Not your imagination, the cost optimized extruded aluminum and long elastic belt rigging designs are getting worse. The amount of effort people put into trying to fix bad nonrigid design choices in software is awe inspiring.
I think 99% of people who actually ran a FFF project 24/7 over months figure out bad ideas tend to stick around for years. Had one fellow try to convince me thread-lock was unnecessary.
There are quality kits around, but the cost is usually not hobby level.
Yes awe inspiring to write thousands of lines of code to solve a feeler gauge problem. Mind blowing actually. Too many programmers and not enough wrench turners in this hobby.
That’s why I love my steel frame Anycubic i3 Mega because the frame makes it or breaks it yet so many manufacturers choose to use aluminum and plastic to build their printers. It’s also hilarious how so many people would install auto levelers and glue when all they need is just clean the print surface from dust and fingerprints.
My megas bed tends to expand over the course of a print and have to bed level between prints if I’m running consecutive prints. Then if I print from a cold bed (obviously heated after) I have to level again. The printer has been magnificent other than that. The steel frame and dual z axis leveling is why I bought it in the first place.
Most of it is techno-voodoo. It generaly sort of works, but usually for the wrong reasons. The more I learned about 3D printing at Ultimaker. The more I learned that “everything I knew was wrong”.
You are absolutely correct about that one.
Middle C?!?? I’ve always heard to tune somewhere in the bass register.
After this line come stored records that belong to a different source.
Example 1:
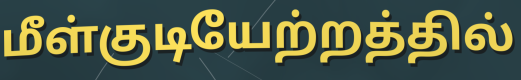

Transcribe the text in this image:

மீள்குடியேற்றத்தில்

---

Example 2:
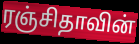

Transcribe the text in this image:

ரஞ்சிதாவின்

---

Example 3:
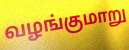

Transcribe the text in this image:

வழங்குமாறு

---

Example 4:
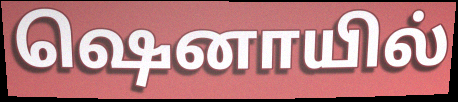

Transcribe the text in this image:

ஷெனாயில்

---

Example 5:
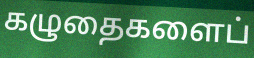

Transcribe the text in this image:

கழுதைகளைப்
That’s like 2-3 octaves down, many halvings of the tension for a given belt.
But as others have pointed out, doing it by pitch is wrong anyway due to different belt composition and length. You want it to run with no real slack, which would cause backlash, and certainly not so loose that it ever loses grip (!). Any tighter than that just puts wear on the system.
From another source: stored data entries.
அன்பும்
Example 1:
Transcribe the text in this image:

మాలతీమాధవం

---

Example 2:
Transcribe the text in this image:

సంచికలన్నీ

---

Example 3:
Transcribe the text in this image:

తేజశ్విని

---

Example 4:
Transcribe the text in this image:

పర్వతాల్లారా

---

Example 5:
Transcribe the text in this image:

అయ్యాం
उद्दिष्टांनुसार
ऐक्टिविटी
However, the video confuses the maximum sideload on the motor with the “manufacturers spec” and suggests running at max sideload as a start, and maybe running out of spec if you want to. I mean, go nuts, cheap stepper motors are cheap, but don’t confuse a max value with a recommended value.
My gut feeling about belt tightness is that there’s something else wrong with the system: a misalignment or friction or something else that’s requiring so much drive force. Or maybe it’s just running too fast?
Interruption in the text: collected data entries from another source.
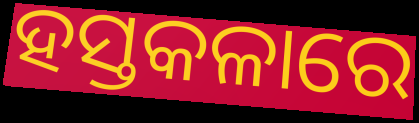
ହସ୍ତକଳାରେ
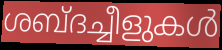
ശബ്ദച്ചീളുകൾ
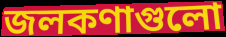
জলকণাগুলো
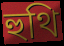
হুথি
Also it ignores that the belt load does not have to be applied to the motor directly. Most heavy duty industrial belt systems use bearings on both ends of the belt pulleys and the motor is attached to one of the pulleys via a coupler to compensate for any misalignment of the motor and pulley. Directly putting the pulley on the motor is just done out of convenience and cost saving.
Some motor manufacturers also spec out different bearing sizes for different applications – and generally any side loading is given at a set distance from the face of the motor, so another way of increasing the loading is to get your belt as close as possible to the face (i.e. put the set screw or clamp away from the motor)
Isn’t there a difference between a max working spec and a maximum spec. One means for daily woking load and is ok to run at.
I made this mistake and kept the belt tightened so I could play a ‘bass’ note on it. Within a few months the stepper motor axle snapped (on a CR6-SE)
Now I keep it tight enough for there to be no possibility of slipping but well below any tightness to be able to play a note on it.